Serge Lang never explains anything On page 149 of Algebraic Number Theory by Serge Lang, I'm trying to understand why the inclusion $$k^{\ast}N_k^K(J_K) \cap J_c \subseteq \psi^{-1}(P_c \mathfrak N(c))$$ is true.  I've been trying for like 3 hours.  Can anyone please explain?
EDIT: What all that means: $K/k$ is an abelian extension of number fields. $c = (m(v))$ is an admissible cycle of $k$ divisible by all ramified primes, $J_c$is the subgroup of the ideles of $k$: $$\prod\limits_{v \mid c} W_c(v) \prod\limits_{v \not\mid c}' k_v^{\ast}$$ where $W_c(v) = 1 + \mathfrak p_v^{m(v)}$ for $v$ finite, and $W_c(v)$ is $(0, \infty)$ when $v$ is real.  Since $c$ is admissible, that means that $W_c(v)$ is contained in the group of local norms for all $v \mid c$.
$\phi$ is a homomorphism from $J_c$ to the group of fractional ideals which are relatively prime to $c$, given by $x \mapsto \prod\limits_{v \nmid c, v < \infty} \mathfrak p_v^{\nu_v(x_v)}$.  Also $P_c$ is the group of principal ideals $x \mathcal O_k$, where $x \in J_c \cap k^{\ast}$ (in more standard notation, $x \equiv 1 \mod^{\ast} c$).  Finally $\mathfrak N(c)$ is the group of norms of fractional ideals of $K$ which are relatively prime to $c$.

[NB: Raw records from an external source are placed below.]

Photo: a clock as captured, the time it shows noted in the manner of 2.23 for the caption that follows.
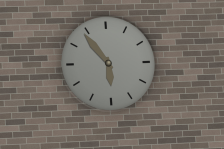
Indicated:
5.54
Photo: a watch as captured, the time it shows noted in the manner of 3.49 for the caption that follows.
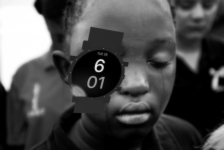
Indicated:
6.01
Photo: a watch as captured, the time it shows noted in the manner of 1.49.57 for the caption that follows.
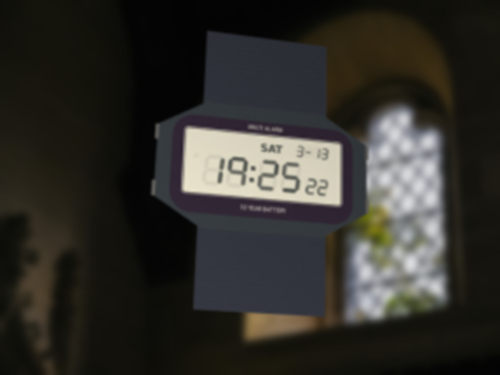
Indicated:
19.25.22
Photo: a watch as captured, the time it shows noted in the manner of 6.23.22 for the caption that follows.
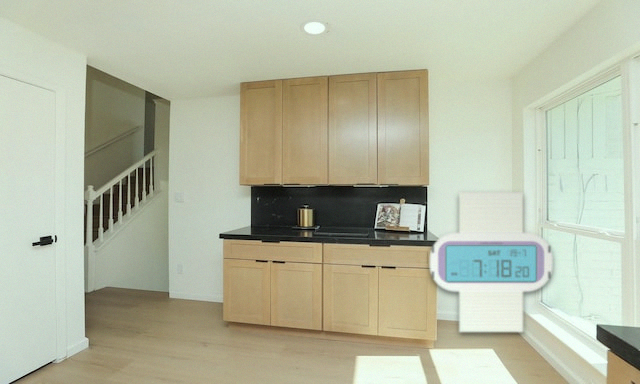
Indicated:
7.18.20
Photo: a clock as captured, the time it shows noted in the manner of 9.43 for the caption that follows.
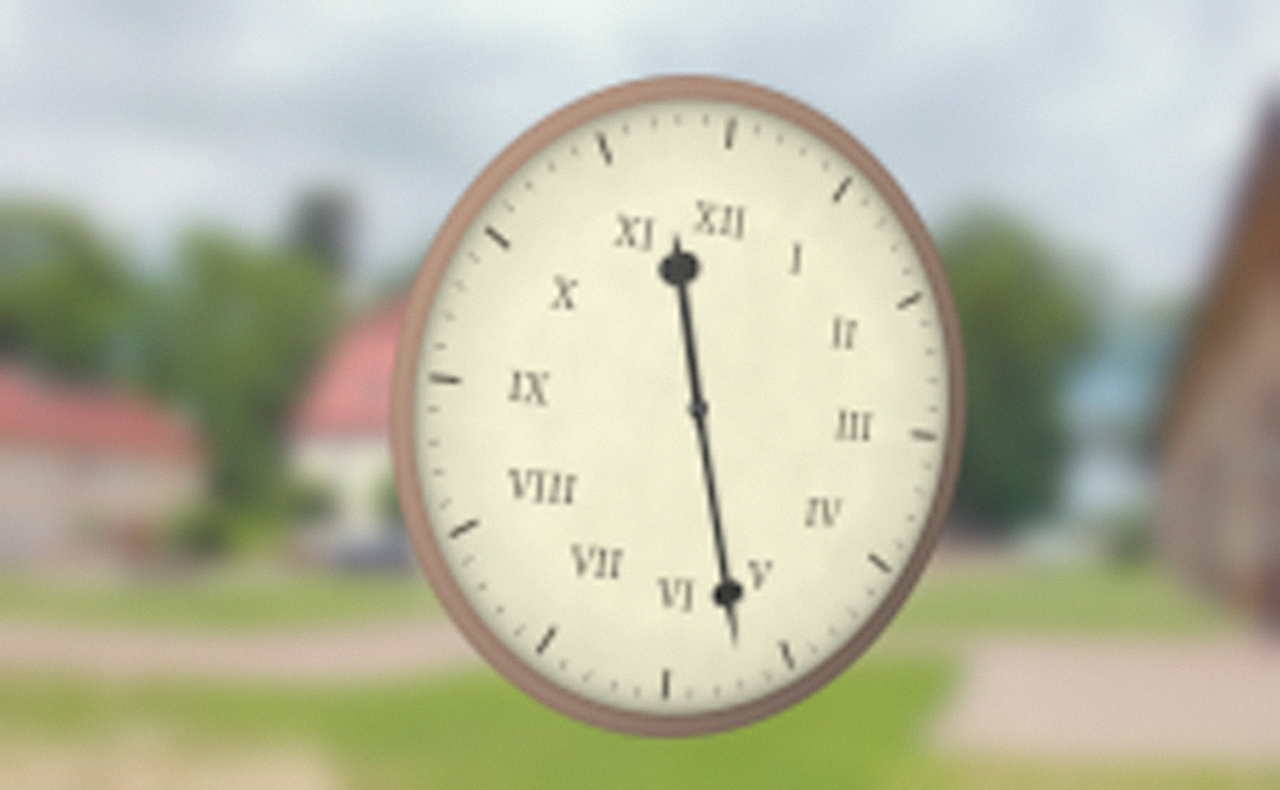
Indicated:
11.27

 A: $\newcommand{\fraka}{\mathfrak{a}} \newcommand{\frakA}{\mathfrak{A}} \newcommand{\frakc}{\mathfrak{c}} \newcommand{\frakN}{\mathfrak{N}} \newcommand{\frakb}{\mathfrak{b}}$
Let $\alpha \in J_\mathfrak{c}$ be an idèle that's relatively prime to $\mathfrak{c}$, such that $\alpha = aN_{K/k}(\beta)$ for some $\beta\in J_K$ and $a\in k^*$. We want to show $\psi(\alpha)\in P_\frakc \frakN_\frakc$.
We have $\psi(a)\in P$, and $\psi(N_{K/k}(\beta))\in \frakN$, so $\psi(\alpha) \in P\frakN$. Furthermore, since $\alpha\in J_\frakc$, we also have $\psi(\alpha) \in I(\frakc)$. It's then enough to show that $I(\frakc)\cap P\frakN \subset P_\frakc \frakN_\frakc$.
So let $\frakb\in \frakN$ and $(a)\in P$ be such that $(a)\frak{b}$ is relatively prime to $\frakc$ (e.g. $\frak{b} = \psi(\beta)$ and $(a)=\psi(a)$ in the above.)
Now by the approximation theorem, there exists some $\gamma\in K^\times$ such that $N_{K/k}(\gamma)\frakb$ is prime to $\frakc$. For instance for all $v|\frakc$, $v<\infty$, if $w_1,\cdots,w_r$ are the places over $v$, we can pick $\gamma$ such that $w_1(\gamma)=-v(\frakb)$ and $w_i(\gamma)=0$ for $i>1$. Now let $a' = aN_{K/k}(\gamma^{-1})$ and $\frakb' = N_{K/k}(\gamma)\frakb$, so that $a'\frakb'=a\frakb$. Then $\frakb'$ and $a'\frakb'$ are relatively prime to $\frakc$, so $(a')$ is also relatively prime to $\frakc$. In other words $(a')\in P_\frakc$, $\frakb'\in \frakN_\frakc$ and so $a\frakb=a'\frakb'\in P_\frakc\frakN_\frakc$.